======== Available records

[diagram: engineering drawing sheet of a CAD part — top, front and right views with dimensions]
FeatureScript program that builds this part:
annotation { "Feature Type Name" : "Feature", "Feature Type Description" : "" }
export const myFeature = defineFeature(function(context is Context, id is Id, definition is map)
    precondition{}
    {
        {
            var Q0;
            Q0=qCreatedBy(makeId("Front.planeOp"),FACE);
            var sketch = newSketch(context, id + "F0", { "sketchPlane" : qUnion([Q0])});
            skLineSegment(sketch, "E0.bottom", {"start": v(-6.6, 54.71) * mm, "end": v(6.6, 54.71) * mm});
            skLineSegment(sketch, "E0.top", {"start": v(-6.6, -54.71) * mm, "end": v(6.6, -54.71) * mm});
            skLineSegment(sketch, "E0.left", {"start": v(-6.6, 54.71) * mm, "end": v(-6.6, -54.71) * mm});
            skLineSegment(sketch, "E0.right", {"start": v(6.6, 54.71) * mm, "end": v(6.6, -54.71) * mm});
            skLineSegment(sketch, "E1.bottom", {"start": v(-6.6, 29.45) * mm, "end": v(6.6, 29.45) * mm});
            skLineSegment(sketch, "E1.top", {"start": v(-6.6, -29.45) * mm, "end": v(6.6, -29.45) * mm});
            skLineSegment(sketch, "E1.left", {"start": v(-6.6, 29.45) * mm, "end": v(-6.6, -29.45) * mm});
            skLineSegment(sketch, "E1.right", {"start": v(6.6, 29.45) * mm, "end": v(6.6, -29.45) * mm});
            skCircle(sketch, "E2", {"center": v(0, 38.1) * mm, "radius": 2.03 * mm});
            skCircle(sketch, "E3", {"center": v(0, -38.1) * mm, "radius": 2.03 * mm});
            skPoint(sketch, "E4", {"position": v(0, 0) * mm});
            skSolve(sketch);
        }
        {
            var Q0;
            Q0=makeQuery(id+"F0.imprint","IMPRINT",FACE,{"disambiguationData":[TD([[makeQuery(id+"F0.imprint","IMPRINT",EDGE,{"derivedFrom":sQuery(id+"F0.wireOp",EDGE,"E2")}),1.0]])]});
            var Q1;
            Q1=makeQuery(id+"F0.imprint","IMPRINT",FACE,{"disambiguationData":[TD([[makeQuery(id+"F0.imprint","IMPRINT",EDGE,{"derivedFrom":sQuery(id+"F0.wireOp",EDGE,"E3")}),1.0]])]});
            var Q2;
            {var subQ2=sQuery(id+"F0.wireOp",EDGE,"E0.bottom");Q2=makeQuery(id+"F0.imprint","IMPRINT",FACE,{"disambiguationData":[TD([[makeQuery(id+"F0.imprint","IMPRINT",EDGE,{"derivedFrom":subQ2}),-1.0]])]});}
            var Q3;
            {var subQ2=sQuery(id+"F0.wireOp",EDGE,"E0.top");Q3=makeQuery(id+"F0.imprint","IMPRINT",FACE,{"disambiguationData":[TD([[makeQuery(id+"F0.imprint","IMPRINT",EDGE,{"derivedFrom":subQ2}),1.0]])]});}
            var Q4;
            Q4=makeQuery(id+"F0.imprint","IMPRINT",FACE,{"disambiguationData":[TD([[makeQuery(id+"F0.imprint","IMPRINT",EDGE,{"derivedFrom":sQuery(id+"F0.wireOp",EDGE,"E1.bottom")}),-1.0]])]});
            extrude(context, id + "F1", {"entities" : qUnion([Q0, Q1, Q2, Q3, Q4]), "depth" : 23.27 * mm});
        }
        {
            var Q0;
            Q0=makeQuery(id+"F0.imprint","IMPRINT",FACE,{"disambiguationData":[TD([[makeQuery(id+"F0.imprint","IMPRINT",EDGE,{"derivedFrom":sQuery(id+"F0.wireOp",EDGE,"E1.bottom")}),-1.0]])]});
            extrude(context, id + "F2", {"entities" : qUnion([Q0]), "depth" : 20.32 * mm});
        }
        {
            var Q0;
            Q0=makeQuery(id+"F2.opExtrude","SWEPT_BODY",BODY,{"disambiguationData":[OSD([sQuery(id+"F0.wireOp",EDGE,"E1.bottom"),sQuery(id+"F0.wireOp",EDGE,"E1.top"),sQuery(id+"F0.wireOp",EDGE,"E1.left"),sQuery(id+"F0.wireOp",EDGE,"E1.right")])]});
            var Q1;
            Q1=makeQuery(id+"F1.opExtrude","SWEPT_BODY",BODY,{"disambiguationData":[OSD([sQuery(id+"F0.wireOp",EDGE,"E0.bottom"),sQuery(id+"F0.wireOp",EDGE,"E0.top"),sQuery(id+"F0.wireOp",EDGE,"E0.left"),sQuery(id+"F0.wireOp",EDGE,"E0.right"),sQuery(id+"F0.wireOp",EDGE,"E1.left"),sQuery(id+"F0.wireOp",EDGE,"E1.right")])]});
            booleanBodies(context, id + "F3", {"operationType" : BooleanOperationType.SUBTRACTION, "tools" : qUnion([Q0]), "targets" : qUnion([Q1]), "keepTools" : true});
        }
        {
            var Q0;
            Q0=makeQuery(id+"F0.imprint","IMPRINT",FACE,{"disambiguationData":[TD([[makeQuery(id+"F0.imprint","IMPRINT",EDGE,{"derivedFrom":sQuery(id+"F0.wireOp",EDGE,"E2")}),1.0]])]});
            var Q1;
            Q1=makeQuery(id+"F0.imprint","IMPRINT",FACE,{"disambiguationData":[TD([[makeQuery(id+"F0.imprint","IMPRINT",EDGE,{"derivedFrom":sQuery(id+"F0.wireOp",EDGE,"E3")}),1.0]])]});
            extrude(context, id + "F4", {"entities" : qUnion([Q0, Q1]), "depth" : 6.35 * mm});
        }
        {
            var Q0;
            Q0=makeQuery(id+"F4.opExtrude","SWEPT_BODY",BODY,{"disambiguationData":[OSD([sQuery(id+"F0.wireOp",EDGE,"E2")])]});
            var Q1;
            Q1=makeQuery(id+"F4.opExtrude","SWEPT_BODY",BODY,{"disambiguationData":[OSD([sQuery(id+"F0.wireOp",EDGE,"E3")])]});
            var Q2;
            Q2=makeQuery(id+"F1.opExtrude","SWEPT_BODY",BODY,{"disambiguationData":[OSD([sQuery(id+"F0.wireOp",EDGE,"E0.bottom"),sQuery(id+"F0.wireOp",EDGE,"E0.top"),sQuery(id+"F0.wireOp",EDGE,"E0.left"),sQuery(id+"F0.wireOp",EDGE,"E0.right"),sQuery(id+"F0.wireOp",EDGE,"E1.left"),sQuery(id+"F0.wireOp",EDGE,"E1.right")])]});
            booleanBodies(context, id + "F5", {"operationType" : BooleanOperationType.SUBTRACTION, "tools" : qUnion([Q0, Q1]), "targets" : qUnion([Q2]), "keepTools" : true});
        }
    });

================

What needs to be done => Report each line in the items above that contains the string "depth", treating uppercase and lowercase as distinct.

Result for this task =>
            extrude(context, id + "F1", {"entities" : qUnion([Q0, Q1, Q2, Q3, Q4]), "depth" : 23.27 * mm});
            extrude(context, id + "F2", {"entities" : qUnion([Q0]), "depth" : 20.32 * mm});
            extrude(context, id + "F4", {"entities" : qUnion([Q0, Q1]), "depth" : 6.35 * mm});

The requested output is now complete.